The scale of pronouncements herein is not meant to ignore the points of light and consciousness that exist, and continue to emerge, throughout the world. Survival, now, will depend on the fierceness of their shine. Complacency will result in dictatorship, and in fact, has already led us to the precipice of one. Between good and evil the contrast could be no starker: There are those who want to divide us through fear and hate, wage war, and care nothing for the earth, and there are those who believe we are one human race capable of lasting peace, progress, and stewardship. The moral relativist has no place in this fight, the line is drawn and clear.
The fear felt now must be a galvanizing, not a paralyzing, one. The nearness of our end must be the fuel for our flight. Who’s to say how many opportunities at courage we have left; how many chances we have to stand up and say No? The body knows when it’s time—your head will get light, your heart will beat fast, and instead of letting a co-worker’s remark about Muslims, or a cousin’s homophobic rant go unaddressed to sour the air we all must breathe, you will swallow your nerves, speak up, and say No, that’s not right. Because, this time, you must.

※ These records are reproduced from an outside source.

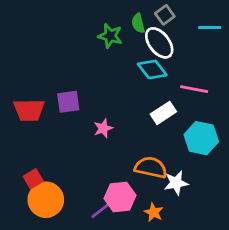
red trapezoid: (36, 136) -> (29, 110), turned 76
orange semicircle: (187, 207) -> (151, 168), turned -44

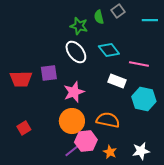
white ellipse: (159, 43) -> (76, 52), moved
white rectangle: (163, 113) -> (117, 81), turned 54
pink star: (103, 128) -> (74, 92), size x1.5
white star: (176, 183) -> (141, 151), moved
orange circle: (46, 200) -> (72, 121), moved

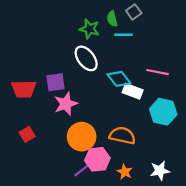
cyan line: (150, 20) -> (124, 35), moved
cyan diamond: (109, 50) -> (119, 79), moved
pink star: (74, 92) -> (66, 104), moved
red square: (24, 128) -> (27, 134), moved

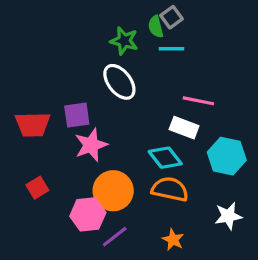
gray square: (134, 12) -> (171, 17), moved
pink line: (158, 72) -> (198, 101), moved
cyan diamond: (119, 79) -> (165, 158), moved
pink hexagon: (97, 159) -> (88, 214), moved
white star: (160, 171) -> (228, 216), moved

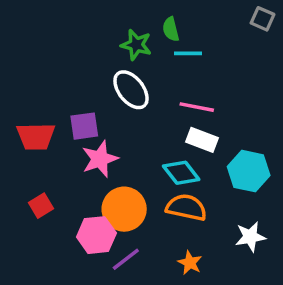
gray square: (171, 17) -> (262, 19), moved, turned -30
pink line: (198, 101) -> (197, 107), moved

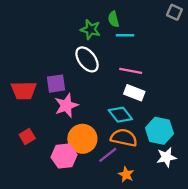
cyan hexagon: (249, 171) -> (159, 131), moved
purple line: (126, 259) -> (108, 155), moved

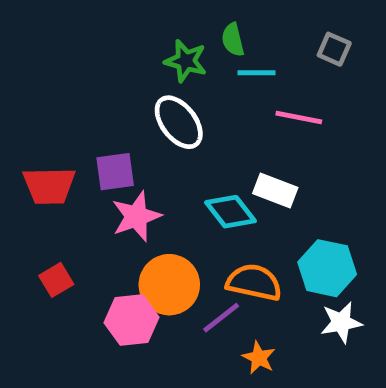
gray square: (174, 12) -> (334, 49), moved
pink line: (131, 71) -> (299, 117), moved
cyan diamond: (120, 115) -> (231, 212), moved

It might never all be light, but there is light enough to see the path. Those evenings on Belle Isle I would climb from the river and walk to a bench nearby. Wind would dry my body as I tipped tall cans of beer watching the last light flair to gold the grass, the water and the willow’s boughs. The world, then, wasn’t so mad, and if the beer and light mingled just so I could convince myself that I sat on the surface of a star. Bodiless, burning in a love for all things, lighting the way for a boy who somewhere dreams of herons, mending his heart with the promise of a glow far off.